Deferring to Pandoc is not without its faults. It still requires
processing (eg. horizontal rules turning into 72 dashes). It is
significantly slower and resource hungry.

On the reverse, the markup regexps have improved over time and are able
to handle the task.
---
 uberwriter/markup_regex.py  |  2 +-
 uberwriter/stats_counter.py | 28 ++++++++++++++++++++--------
 2 files changed, 21 insertions(+), 9 deletions(-)
diff --git a/uberwriter/markup_regex.py b/uberwriter/markup_regex.py
index 8738843..7b2e9c0 100644
--- a/uberwriter/markup_regex.py
+++ b/uberwriter/markup_regex.py
@@ -31,6 +31,6 @@ TABLE = re.compile(
 MATH = re.compile(
     r"([$]{1,2})[^` ](?P<text>.+?)[^`\\ ]\1")
 FOOTNOTE_ID = re.compile(
-    r"[^\s]+\[\^(?P<id>[^\s]+)\]")
+    r"[^\s]+\[\^(?P<id>(?P<text>[^\s]+))\]")
 FOOTNOTE = re.compile(
     r"(?:^\n*|\n\n)\[\^(?P<id>[^\s]+)\]: (?P<text>(?:[^\n]+|\n+(?=(?:\t| {4})))+)(?:\n+|$)", re.M)
diff --git a/uberwriter/stats_counter.py b/uberwriter/stats_counter.py
index adeac08..ec54095 100644
--- a/uberwriter/stats_counter.py
+++ b/uberwriter/stats_counter.py
@@ -1,21 +1,19 @@
-import math
 import re
 from queue import Queue
 from threading import Thread
 
 from gi.repository import GLib
 
-from uberwriter import helpers
+from uberwriter.markup_regex import ITALIC, BOLD_ITALIC, BOLD, STRIKETHROUGH, IMAGE, LINK, \
+    HORIZONTAL_RULE, LIST, MATH, TABLE, CODE_BLOCK, HEADER_UNDER, HEADER, BLOCK_QUOTE, ORDERED_LIST, \
+    FOOTNOTE_ID, FOOTNOTE
 
 
 class StatsCounter:
     """Counts characters, words, sentences and read time using a background thread."""
 
-    # Regexp that matches characters, with the following exceptions:
-    # * Newlines
-    # * Sequential spaces
-    # * Sequential dashes
-    CHARACTERS = re.compile(r"[^\s-]|(?:[^\S\n](?!\s)|-(?![-\n]))")
+    # Regexp that matches any character, except for newlines and subsequent spaces.
+    CHARACTERS = re.compile(r"[^\s]|(?:[^\S\n](?!\s))")
 
     # Regexp that matches Asian letters, general symbols and hieroglyphs,
     # as well as sequences of word characters optionally containing non-word characters in-between.
@@ -28,6 +26,17 @@ class StatsCounter:
     # Regexp that matches paragraphs, ie. anything separated by newlines.
     PARAGRAPHS = re.compile(r".+\n?")
 
+    # List of regexp whose matches should be replaced by their "text" group.

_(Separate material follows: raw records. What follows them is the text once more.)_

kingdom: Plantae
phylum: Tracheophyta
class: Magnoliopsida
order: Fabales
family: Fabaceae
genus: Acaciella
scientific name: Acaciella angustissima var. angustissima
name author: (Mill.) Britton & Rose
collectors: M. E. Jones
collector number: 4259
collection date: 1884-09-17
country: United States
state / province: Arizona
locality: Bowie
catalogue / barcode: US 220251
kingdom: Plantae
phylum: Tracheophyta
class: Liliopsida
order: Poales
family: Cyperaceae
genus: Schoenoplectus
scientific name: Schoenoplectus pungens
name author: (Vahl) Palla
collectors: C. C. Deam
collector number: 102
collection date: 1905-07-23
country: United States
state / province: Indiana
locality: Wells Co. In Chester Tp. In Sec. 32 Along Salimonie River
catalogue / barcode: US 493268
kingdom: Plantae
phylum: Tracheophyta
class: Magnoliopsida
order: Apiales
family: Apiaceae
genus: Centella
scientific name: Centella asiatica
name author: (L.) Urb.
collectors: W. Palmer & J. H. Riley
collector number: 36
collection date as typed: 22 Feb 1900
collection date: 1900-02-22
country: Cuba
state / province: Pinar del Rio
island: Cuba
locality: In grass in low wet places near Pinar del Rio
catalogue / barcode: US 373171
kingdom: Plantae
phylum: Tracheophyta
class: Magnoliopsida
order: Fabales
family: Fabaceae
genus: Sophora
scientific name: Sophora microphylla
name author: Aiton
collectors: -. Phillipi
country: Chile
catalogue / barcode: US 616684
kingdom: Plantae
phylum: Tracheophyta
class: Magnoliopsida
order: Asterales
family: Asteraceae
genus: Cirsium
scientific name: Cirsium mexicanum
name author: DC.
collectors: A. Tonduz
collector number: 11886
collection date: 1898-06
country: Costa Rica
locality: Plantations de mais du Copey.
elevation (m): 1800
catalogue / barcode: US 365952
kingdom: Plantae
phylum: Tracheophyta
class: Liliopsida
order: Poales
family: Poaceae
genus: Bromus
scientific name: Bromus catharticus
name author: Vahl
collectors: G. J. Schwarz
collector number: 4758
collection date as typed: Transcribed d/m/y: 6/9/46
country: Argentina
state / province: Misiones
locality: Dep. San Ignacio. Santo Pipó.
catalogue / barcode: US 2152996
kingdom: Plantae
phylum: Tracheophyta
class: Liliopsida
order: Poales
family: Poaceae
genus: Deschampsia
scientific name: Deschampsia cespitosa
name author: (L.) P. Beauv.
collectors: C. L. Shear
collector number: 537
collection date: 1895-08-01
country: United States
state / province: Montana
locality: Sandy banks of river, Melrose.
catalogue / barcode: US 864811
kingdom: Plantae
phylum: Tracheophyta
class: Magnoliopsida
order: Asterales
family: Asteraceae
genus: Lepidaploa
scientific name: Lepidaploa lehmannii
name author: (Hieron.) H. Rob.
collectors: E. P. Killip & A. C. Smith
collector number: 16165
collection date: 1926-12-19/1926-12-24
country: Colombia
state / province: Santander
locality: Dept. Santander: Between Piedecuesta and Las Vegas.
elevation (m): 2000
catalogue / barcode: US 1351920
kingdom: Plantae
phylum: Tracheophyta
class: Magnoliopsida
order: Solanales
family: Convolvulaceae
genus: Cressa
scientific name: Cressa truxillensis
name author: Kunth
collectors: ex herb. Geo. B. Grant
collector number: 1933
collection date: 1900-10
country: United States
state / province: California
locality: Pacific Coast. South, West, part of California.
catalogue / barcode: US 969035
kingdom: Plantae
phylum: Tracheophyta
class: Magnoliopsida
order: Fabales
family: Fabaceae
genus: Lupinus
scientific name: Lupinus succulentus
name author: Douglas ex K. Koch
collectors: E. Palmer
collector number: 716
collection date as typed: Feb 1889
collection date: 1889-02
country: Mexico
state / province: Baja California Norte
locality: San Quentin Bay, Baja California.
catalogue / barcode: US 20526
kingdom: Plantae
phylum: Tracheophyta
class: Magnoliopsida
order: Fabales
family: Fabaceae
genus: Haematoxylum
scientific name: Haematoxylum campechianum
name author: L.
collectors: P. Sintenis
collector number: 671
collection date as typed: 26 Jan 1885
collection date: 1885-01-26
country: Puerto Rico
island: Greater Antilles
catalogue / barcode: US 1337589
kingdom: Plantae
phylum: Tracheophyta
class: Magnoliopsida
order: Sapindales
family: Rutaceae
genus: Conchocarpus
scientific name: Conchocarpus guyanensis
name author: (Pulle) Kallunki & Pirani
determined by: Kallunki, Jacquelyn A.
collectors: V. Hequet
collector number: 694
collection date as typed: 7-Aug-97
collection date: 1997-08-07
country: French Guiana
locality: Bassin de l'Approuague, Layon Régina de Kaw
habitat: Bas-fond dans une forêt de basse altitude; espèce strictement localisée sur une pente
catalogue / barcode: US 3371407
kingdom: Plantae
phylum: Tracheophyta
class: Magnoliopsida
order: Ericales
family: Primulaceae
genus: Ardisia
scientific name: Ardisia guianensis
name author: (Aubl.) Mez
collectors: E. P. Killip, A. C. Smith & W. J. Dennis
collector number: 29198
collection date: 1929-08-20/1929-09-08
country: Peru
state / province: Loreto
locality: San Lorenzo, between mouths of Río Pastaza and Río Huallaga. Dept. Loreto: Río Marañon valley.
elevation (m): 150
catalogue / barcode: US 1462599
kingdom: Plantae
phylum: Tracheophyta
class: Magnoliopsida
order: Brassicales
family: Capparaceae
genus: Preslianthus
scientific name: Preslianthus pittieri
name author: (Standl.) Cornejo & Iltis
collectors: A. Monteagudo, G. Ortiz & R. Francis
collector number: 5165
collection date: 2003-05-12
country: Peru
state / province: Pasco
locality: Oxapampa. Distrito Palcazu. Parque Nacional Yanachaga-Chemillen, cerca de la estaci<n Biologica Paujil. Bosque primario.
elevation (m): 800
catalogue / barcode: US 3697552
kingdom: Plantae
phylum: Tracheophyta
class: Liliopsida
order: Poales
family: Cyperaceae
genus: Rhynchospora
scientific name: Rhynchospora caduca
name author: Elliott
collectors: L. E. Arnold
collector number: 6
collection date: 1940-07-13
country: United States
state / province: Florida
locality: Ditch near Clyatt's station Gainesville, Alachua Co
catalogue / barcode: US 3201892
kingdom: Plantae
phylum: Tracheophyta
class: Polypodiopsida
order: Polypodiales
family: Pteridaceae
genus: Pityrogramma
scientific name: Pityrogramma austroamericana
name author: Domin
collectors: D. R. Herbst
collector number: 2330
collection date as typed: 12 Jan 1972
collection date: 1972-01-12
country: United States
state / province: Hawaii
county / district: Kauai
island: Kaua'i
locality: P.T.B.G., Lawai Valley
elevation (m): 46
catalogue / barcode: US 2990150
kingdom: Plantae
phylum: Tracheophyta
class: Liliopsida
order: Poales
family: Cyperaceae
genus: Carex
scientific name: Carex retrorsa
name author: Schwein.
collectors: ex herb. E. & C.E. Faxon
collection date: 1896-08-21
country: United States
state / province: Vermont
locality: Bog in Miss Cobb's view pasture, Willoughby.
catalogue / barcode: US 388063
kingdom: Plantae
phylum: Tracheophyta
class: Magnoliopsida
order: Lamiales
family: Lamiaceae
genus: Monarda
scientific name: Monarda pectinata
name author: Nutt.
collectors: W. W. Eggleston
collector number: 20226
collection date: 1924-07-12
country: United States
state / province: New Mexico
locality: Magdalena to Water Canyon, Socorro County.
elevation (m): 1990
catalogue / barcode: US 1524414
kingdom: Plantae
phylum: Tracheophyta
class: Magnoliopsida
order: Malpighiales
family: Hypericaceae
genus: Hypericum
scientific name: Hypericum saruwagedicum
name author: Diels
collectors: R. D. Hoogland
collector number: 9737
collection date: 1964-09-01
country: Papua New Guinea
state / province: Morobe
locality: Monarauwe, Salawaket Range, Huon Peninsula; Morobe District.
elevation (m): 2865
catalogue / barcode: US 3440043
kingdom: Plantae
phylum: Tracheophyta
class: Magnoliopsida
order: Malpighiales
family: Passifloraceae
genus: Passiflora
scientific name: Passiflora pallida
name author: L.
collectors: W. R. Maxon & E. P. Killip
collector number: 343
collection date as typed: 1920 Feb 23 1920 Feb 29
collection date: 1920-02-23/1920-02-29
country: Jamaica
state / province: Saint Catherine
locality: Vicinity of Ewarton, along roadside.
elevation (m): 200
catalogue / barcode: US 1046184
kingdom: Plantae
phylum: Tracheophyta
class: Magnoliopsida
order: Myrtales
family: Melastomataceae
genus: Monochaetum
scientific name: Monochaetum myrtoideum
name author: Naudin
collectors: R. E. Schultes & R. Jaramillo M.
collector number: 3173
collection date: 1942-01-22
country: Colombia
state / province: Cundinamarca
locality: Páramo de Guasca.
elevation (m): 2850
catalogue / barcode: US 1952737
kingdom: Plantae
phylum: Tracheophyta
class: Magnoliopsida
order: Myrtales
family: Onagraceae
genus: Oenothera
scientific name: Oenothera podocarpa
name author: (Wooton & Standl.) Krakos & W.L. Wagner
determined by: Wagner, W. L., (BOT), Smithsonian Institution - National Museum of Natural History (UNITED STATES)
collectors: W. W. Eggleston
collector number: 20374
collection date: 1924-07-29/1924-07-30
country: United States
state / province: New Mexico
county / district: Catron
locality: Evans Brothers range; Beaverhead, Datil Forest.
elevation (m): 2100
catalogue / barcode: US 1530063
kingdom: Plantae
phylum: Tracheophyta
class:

Order is important.
+    MARKUP_REGEXP_REPLACE = (
+        BOLD_ITALIC, ITALIC, BOLD, STRIKETHROUGH, IMAGE, LINK, LIST, ORDERED_LIST, BLOCK_QUOTE,
+        HEADER, HEADER_UNDER, CODE_BLOCK, TABLE, MATH, FOOTNOTE_ID, FOOTNOTE
+    )
+
+    # List of regexp whose matches should be removed. Order is important.
+    MARKUP_REGEXP_REMOVE = (
+        HORIZONTAL_RULE,
+    )
+
     def __init__(self):
         super().__init__()
 
@@ -59,7 +68,10 @@ class StatsCounter:
                 if self.queue.empty():
                     break
 
-            text = helpers.pandoc_convert(text, to="plain")
+            for regexp in self.MARKUP_REGEXP_REPLACE:
+                text = re.sub(regexp, r"\g<text>", text)
+            for regexp in self.MARKUP_REGEXP_REMOVE:
+                text = re.sub(regexp, "", text)
 
             character_count = len(re.findall(self.CHARACTERS, text))